Expertise Can Wear Many Faces

Modern healthcare could not survive without experts and their years of experience and training, but when expertise becomes dogmatic, innovation is slowed. We need to be more inclusive in our definition of expertise.

By John Halamka, M.D., President, Mayo Clinic Platform, and Paul Cerrato, senior research analyst and communications specialist, Mayo Clinic Platform.

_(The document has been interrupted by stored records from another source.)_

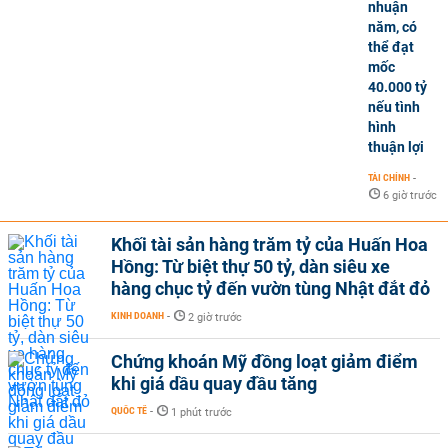
nhuận
năm, có
thể đạt
mốc
40.000 tỷ
nếu tình
hình
thuận lợi
TÀI CHÍNH
-
6 giờ trước
Khối tài sản hàng trăm tỷ của Huấn Hoa
Hồng: Từ biệt thự 50 tỷ, dàn siêu xe
hàng chục tỷ đến vườn tùng Nhật đắt đỏ
KINH DOANH
-
2 giờ trước
Chứng khoán Mỹ đồng loạt giảm điểm
khi giá dầu quay đầu tăng
QUỐC TẾ
-
1 phút trước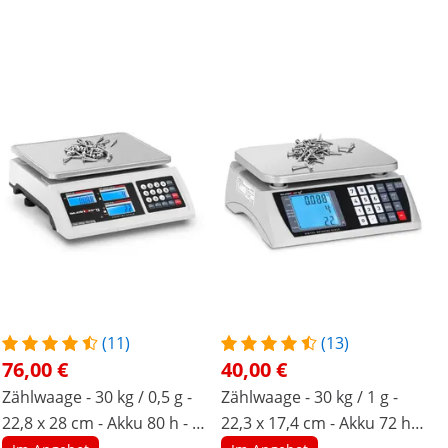
(11)
(13)
76,00 €
40,00 €
Zählwaage - 30 kg / 0,5 g -
Zählwaage - 30 kg / 1 g -
22,8 x 28 cm - Akku 80 h - 3
22,3 x 17,4 cm - Akku 72 h -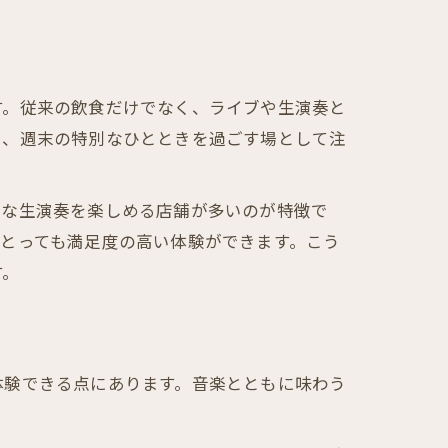
す。従来の飲食だけでなく、ライブや生演奏と
や、週末の特別なひとときを過ごす場として注
まな生演奏を楽しめる店舗が多いのが特徴で
とっても満足度の高い体験ができます。こう
す。
体験できる点にあります。音楽とともに味わう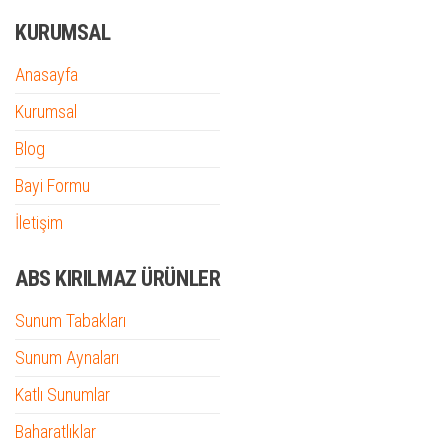
KURUMSAL
Anasayfa
Kurumsal
Blog
Bayi Formu
İletişim
ABS KIRILMAZ ÜRÜNLER
Sunum Tabakları
Sunum Aynaları
Katlı Sunumlar
Baharatlıklar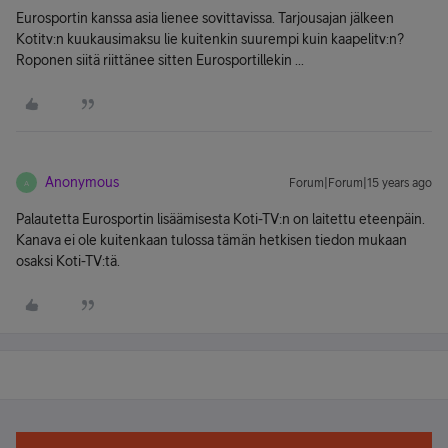
Eurosportin kanssa asia lienee sovittavissa. Tarjousajan jälkeen
Kotitv:n kuukausimaksu lie kuitenkin suurempi kuin kaapelitv:n?
Roponen siitä riittänee sitten Eurosportillekin ...
Anonymous
Forum|Forum|15 years ago
A
Palautetta Eurosportin lisäämisesta Koti-TV:n on laitettu eteenpäin.
Kanava ei ole kuitenkaan tulossa tämän hetkisen tiedon mukaan
osaksi Koti-TV:tä.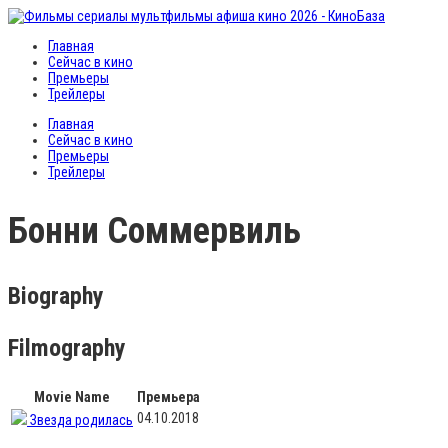
Главная
Сейчас в кино
Премьеры
Трейлеры
Главная
Сейчас в кино
Премьеры
Трейлеры
Бонни Соммервиль
Biography
Filmography
Movie Name
Премьера
04.10.2018
Звезда родилась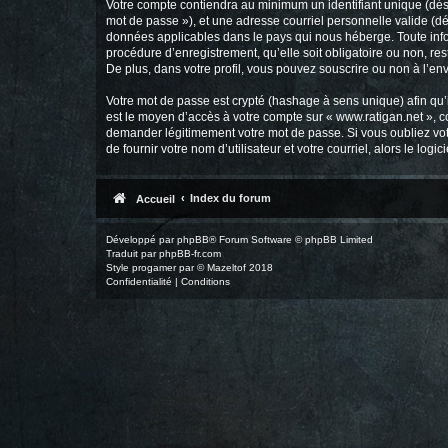
Votre compte contiendra au minimum un identifiant unique (dési
mot de passe »), et une adresse courriel personnelle valide (dé
données applicables dans le pays qui nous héberge. Toute infor
procédure d’enregistrement, qu’elle soit obligatoire ou non, re
De plus, dans votre profil, vous pouvez souscrire ou non à l’en
Votre mot de passe est crypté (hashage à sens unique) afin qu’i
est le moyen d’accès à votre compte sur « www.ratigan.net », 
demander légitimement votre mot de passe. Si vous oubliez vot
de fournir votre nom d’utilisateur et votre courriel, alors le 
Index du forum
Accueil
Développé par
phpBB
® Forum Software © phpBB Limited
Traduit par
phpBB-fr.com
Style
progamer
par ©
Mazeltof
2018
Confidentialité
|
Conditions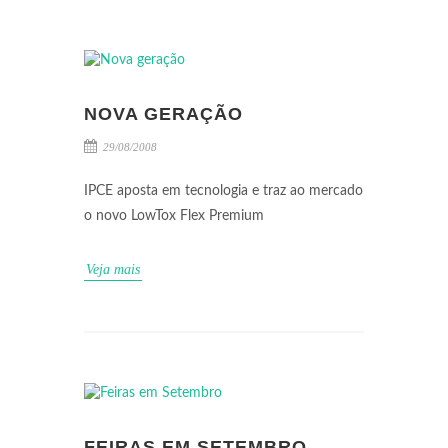
NOVA GERAÇÃO
29/08/2008
IPCE aposta em tecnologia e traz ao mercado
o novo LowTox Flex Premium
Veja mais
FEIRAS EM SETEMBRO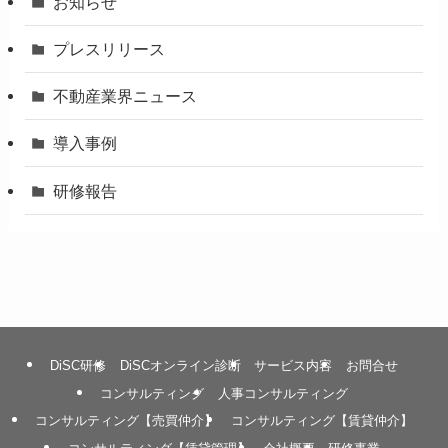
お知らせ
プレスリリース
不動産業界ニュース
導入事例
研修報告
DiSC研修
DiSCオンライン診断
サービス内容
お問合せ
コンサルティング
人事コンサルティング
コンサルティング【売買仲介】
コンサルティング【賃貸仲介】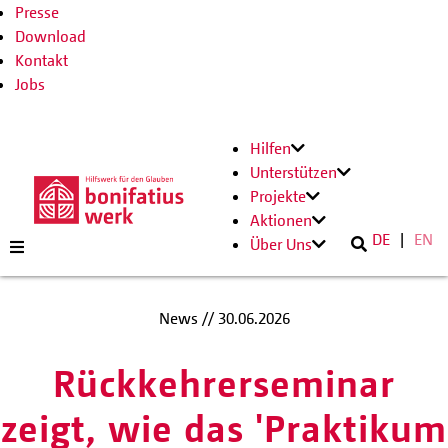
Presse
Download
Kontakt
Jobs
Hilfen
Unterstützen
Projekte
Aktionen
DE
EN
Über Uns
News //
30.06.2026
Rückkehrerseminar
zeigt, wie das 'Praktikum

As most clinicians know, expertise is an indispensable part of medical practice. As we point out in our new book, Redefining the Boundaries of Medicine, without experts, patients would be left to navigate complex healthcare issues on their own; and countless government officials and business executives would be deprived of much-needed intelligence to make day-to-day decisions. By on the other hand, experts must have humility and a willingness to accept new ideas. As Richard Feynman, the Nobel prize-winning physicist, once said: “In order to progress, we must recognize our ignorance and leave room for doubt…” Thomas Huxley, the 19th-century British biologist, took that observation a step further, pointing out that new truths in science “often begin as heresy, advance to orthodoxy, and end as superstition.” We must learn to explore new ideas, fund new experiments outside of mainstream orthodoxy, and disrupt our own business models in the interest of finding a better way.

If health care is to move beyond the status quo, it will have to embrace a community of thinkers including patients, citizen scientists and independent scholars. We must embrace unconventional thinkers who can “color outside the lines” and generate innovations that move medicine into the future. Because experts also serve as gatekeepers and peer reviewers for the most influential medical journals, they must embrace a tolerance for novel inquiry.

BMJ Health and Care Informatics (BMJ HCI) recently launched a program that brings patients, the general public, and caregivers into the loop, enabling them to serve as both authors and peer reviewers. The new program will give those outside traditional academic circles a voice. As Dana Lewis and Philip Scott state in BMJ HCI: “There are many benefits to having patient reviewers, such as providing clarity to the authors by asking more detailed questions about design, methods and analyses. Patient reviewers can provide insight into the language of a manuscript that can be unintentionally written in a jargon-filled way that may not be understandable to patients or other researchers.” Similarly, the opportunity to write for the professional medical press will enable readers to be exposed to “perspectives that are not currently found in existing medical literature…[and] improve the understanding of the lived experience of the disease or condition, including interactions and communication with the healthcare system.”